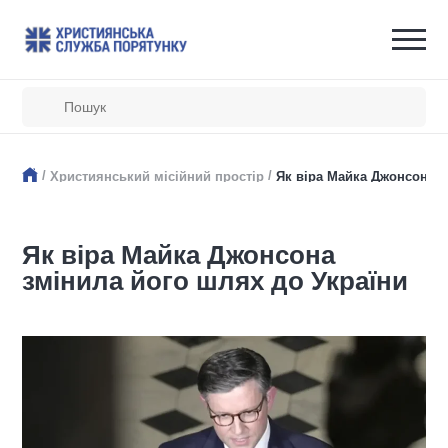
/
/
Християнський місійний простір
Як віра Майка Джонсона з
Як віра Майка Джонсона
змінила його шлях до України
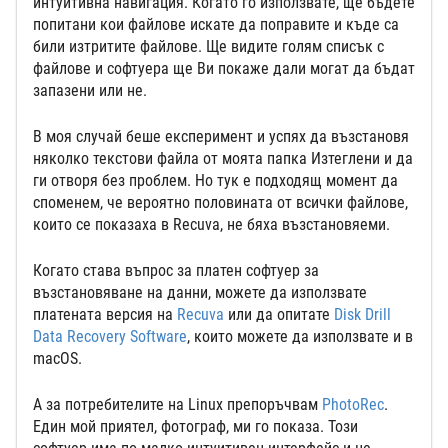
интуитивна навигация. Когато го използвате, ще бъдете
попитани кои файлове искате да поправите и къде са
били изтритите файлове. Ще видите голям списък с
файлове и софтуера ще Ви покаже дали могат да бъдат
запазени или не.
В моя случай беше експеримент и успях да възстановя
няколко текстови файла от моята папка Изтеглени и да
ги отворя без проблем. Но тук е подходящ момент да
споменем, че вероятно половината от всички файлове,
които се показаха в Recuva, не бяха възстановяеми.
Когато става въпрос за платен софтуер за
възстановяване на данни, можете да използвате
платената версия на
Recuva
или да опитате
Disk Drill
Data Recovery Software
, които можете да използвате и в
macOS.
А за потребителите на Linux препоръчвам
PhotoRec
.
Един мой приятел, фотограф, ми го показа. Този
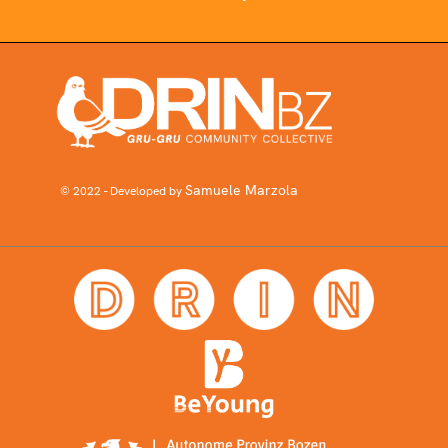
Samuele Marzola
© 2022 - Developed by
-=-=-=-=-
TASK
Please extract the text of every entry above, line for line and unchanged, leaving out the pictures.

RESPONSE AREA
/
/
Християнський місійний простір
Як віра Майка Джонсона з
Як віра Майка Джонсона
змінила його шлях до України
интуитивна навигация. Когато го използвате, ще бъдете
попитани кои файлове искате да поправите и къде са
били изтритите файлове. Ще видите голям списък с
файлове и софтуера ще Ви покаже дали могат да бъдат
запазени или не.
В моя случай беше експеримент и успях да възстановя
няколко текстови файла от моята папка Изтеглени и да
ги отворя без проблем. Но тук е подходящ момент да
споменем, че вероятно половината от всички файлове,
които се показаха в Recuva, не бяха възстановяеми.
Когато става въпрос за платен софтуер за
възстановяване на данни, можете да използвате
платената версия на
Recuva
или да опитате
Disk Drill
Data Recovery Software
, които можете да използвате и в
macOS.
А за потребителите на Linux препоръчвам
PhotoRec
.
Един мой приятел, фотограф, ми го показа. Този
Samuele Marzola
© 2022 - Developed by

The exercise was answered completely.